====== INPUT

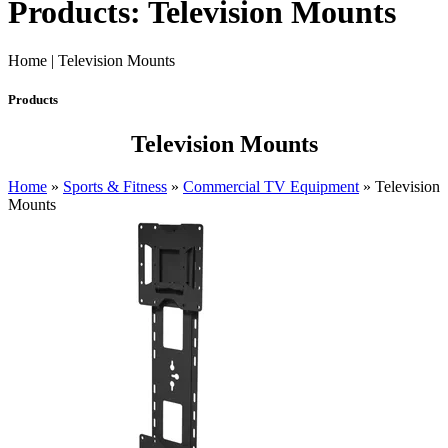
Products: Television Mounts
Home | Television Mounts
Products
Television Mounts
Home
»
Sports & Fitness
»
Commercial TV Equipment
»
Television
Mounts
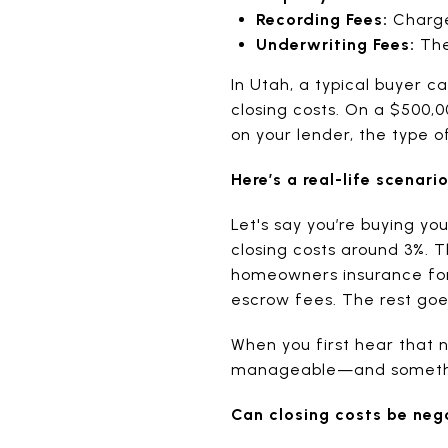
Recording Fees:
Charged
Underwriting Fees:
The 
In Utah, a typical buyer 
closing costs. On a $500,0
on your lender, the type of
Here’s a real-life scenario
Let's say you’re buying y
closing costs around 3%. T
homeowners insurance for t
escrow fees. The rest goe
When you first hear that n
manageable—and somethin
Can closing costs be neg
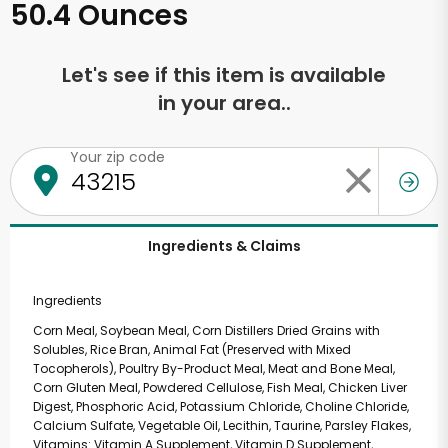
50.4 Ounces
Let's see if this item is available
in your area..
Your zip code
Ingredients & Claims
Ingredients
Corn Meal, Soybean Meal, Corn Distillers Dried Grains with
Solubles, Rice Bran, Animal Fat (Preserved with Mixed
Tocopherols), Poultry By-Product Meal, Meat and Bone Meal,
Corn Gluten Meal, Powdered Cellulose, Fish Meal, Chicken Liver
Digest, Phosphoric Acid, Potassium Chloride, Choline Chloride,
Calcium Sulfate, Vegetable Oil, Lecithin, Taurine, Parsley Flakes,
Vitamins: Vitamin A Supplement, Vitamin D Supplement,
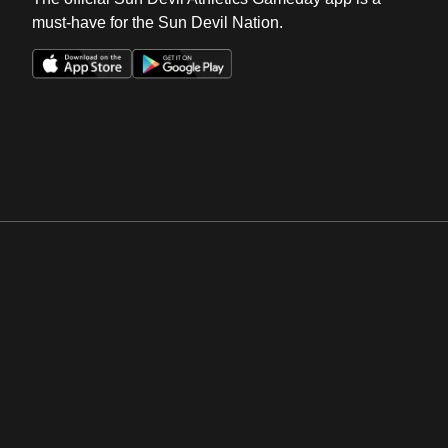
must-have for the Sun Devil Nation.
Opens in a new window
Opens in a new win
Opens in a new window
Opens in a new win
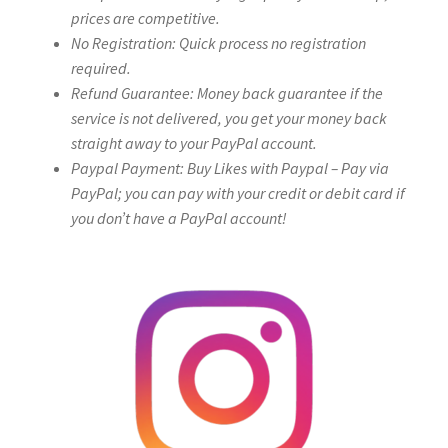
prices are competitive.
No Registration: Quick process no registration
required.
Refund Guarantee: Money back guarantee if the
service is not delivered, you get your money back
straight away to your PayPal account.
Paypal Payment: Buy Likes with Paypal – Pay via
PayPal; you can pay with your credit or debit card if
you don’t have a PayPal account!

============

# [REQUEST]
Look through the records and copy down every line that holds "Meal".

# [SOLUTION FOR THIS EXERCISE]
Corn Meal, Soybean Meal, Corn Distillers Dried Grains with
Tocopherols), Poultry By-Product Meal, Meat and Bone Meal,
Corn Gluten Meal, Powdered Cellulose, Fish Meal, Chicken Liver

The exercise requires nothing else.